Tuesday, February 28, 2006

The Rise and Fall of the American Republic Part. 1

Republics function under very similar restrictions to cells. Any given cell has a terminal limiting ratio: surface area to volume. What this means is that if the cell gets too big, if the volume increases past a certain point, the cell no longer has the necessary surface area needed to supply the cell's volume with the nutrients it needs to survive. This is metaphorically true for republics literally and figuratively. As Adam pointed out to me the other day, Rome had no capability to feed itself. The whole of North Africa was farmed into a desert over decades of effort trying to keep the republic supplied with bread. But this ratio has more pressing figurative implications.

The original colonies started the fight for independence over a simple notion, "no taxation without representation." This was perhaps not the singular impetus for the Revolutionary War, but it was the rhetoric that catalyzed the colonies into action. Republics are of the people. That's their shtick. And after the war we rose in power, having great resources both natural and theoretical from which the cell of our nation was born.

The current political state of our nation is that of a representative democracy,--those two words being loaded with meaning.
Democracy, because the founders recognized that the "right" of self governing arose from the people, and that there was no such thing as America without those people. Representative, because they understood that as a nation increases in size no one citizen can know enough to be informed adequately to vote in a meaningful way on every conceivable thing that a nation would face.

Here's the catch. Though there are some interesting parallels between Rome's dependence on imported wheat, and our dependence on imported oil, there is a larger issue at stake. Our republic has grown to such enormous girth and diversity that the notion of representative democracy is just that, a notion, it's no longer a reality. This has created an instability in our nation, having a system that was designed to work with limited population over limited geographical area. Now, this instability can be solved in one of two ways. Radical centralization or radical decentralization. Either the Federal government needs to have more power, or the states need to become the real seat of power.

The current administation is trying desperately to centralize. But the situation that centralization creates is too similar to the original impetus the colonies used for war. Given the diversity and size of our nation centralization precludes representation.

Wednesday, February 08, 2006

Double click

If you could push a button and make it all go away: pollution, industrialization, atomic power, oil derricks, the moderinized world, would you? I had this conversation with a good friend a few months ago, we stumbled around trying to get to a conclusion that just didn't seem to be there. At the heart of this issue is the question--will we ever learn self control? If we learn that we are currently living the antithesis of a sustainable lifestyle, can we change?

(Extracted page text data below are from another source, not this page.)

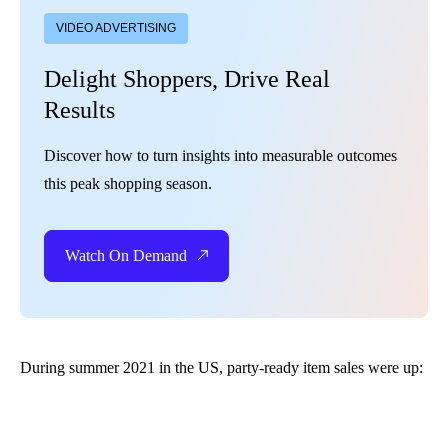
VIDEO ADVERTISING
Delight Shoppers, Drive Real
Results
Discover how to turn insights into measurable outcomes
this peak shopping season.
Watch On Demand
During summer 2021 in the US, party-ready item sales were up:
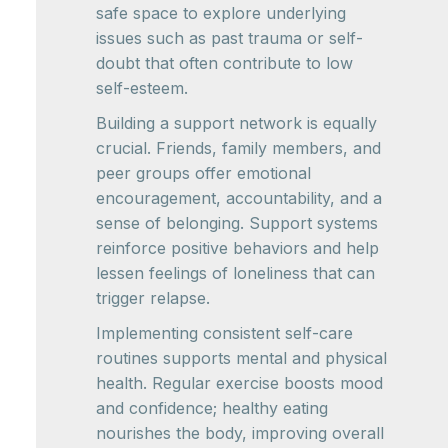
safe space to explore underlying
issues such as past trauma or self-
doubt that often contribute to low
self-esteem.
Building a support network is equally
crucial. Friends, family members, and
peer groups offer emotional
encouragement, accountability, and a
sense of belonging. Support systems
reinforce positive behaviors and help
lessen feelings of loneliness that can
trigger relapse.
Implementing consistent self-care
routines supports mental and physical
health. Regular exercise boosts mood
and confidence; healthy eating
nourishes the body, improving overall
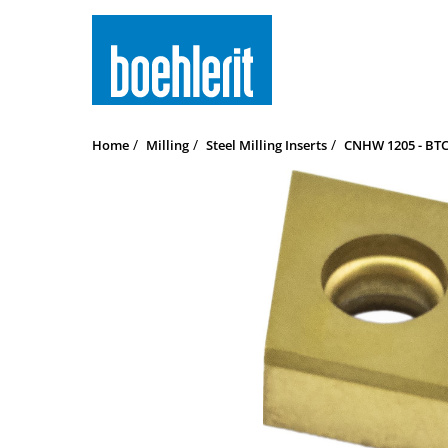
Home
Milling
Steel Milling Inserts
CNHW 1205 - BTCP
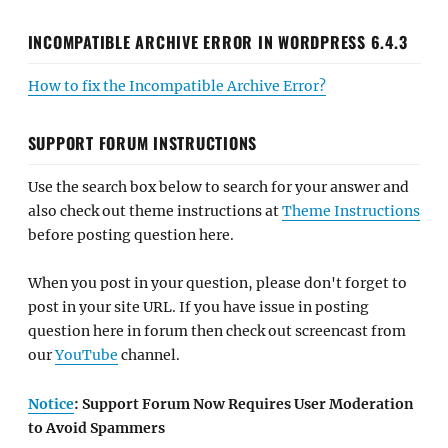
INCOMPATIBLE ARCHIVE ERROR IN WORDPRESS 6.4.3
How to fix the Incompatible Archive Error?
SUPPORT FORUM INSTRUCTIONS
Use the search box below to search for your answer and
also check out theme instructions at
Theme Instructions
before posting question here.
When you post in your question, please don't forget to
post in your site URL. If you have issue in posting
question here in forum then check out screencast from
our
YouTube
channel.
Notice
: Support Forum Now Requires User Moderation
to Avoid Spammers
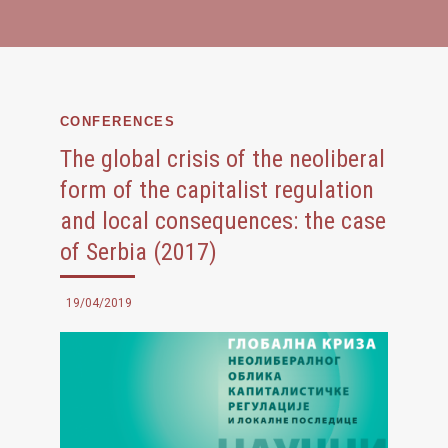
CONFERENCES
The global crisis of the neoliberal
form of the capitalist regulation
and local consequences: the case
of Serbia (2017)
19/04/2019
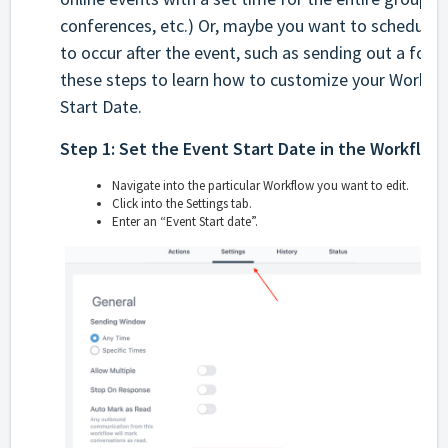
conferences, etc.) Or, maybe you want to schedule 
to occur after the event, such as sending out a foll
these steps to learn how to customize your Workfl
Start Date.
Step 1: Set the Event Start Date in the Workflow
Navigate into the particular Workflow you want to edit.
Click into the Settings tab.
Enter an “Event Start date”.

But before we go on and try to tackle that question, I want to deal with the notion of sustainability. There are a lot of assumptions when it comes to sustainability. First of all, that life should be sustained. Second, that it is possible to sustain. And finally, that if life is worth sustaining, and that it is possible to sustain it that we could actually realize that possibility. I was attracted to sustainability precisely because I think life is a good thing. And the way we live, we are running out of life as fast as we can. But, here's the kicker--sustainability is an illusion. We know about entropy, we learn about it in highschool physics. The energy of an organized system always tends toward disorder. There is no sustainability with the physics we have,--there is however conservation. And because life is good, we have the responsibility to offer its gift to as many we can.

But back to the question of button pushing. My friend was ready to push the button. He was also a little upset at the conversation because it was a moot. We don't have a button,--short of nuclear armegedon. And as I have thought about that hypothetical button I've realized that I think we need to fail. We need it so desperately that I hope against hope that we do. As a civilization, a global civilization, we need to fail at this modern endeavor so that we don't repeat the same mistakes in the future. So that our children's children can learn self control before they get this apparently limitless power of modern technology. So that when we build up again, we can do it with an eye for the fragility of our little biosphere, and the dramatically limited resources that we actually have.

So in essence we do have a button we can push. Not to make this go away, but to make sure that when this comes again, we understand its mercurial nature and use its powers not to spend harder, but to live better.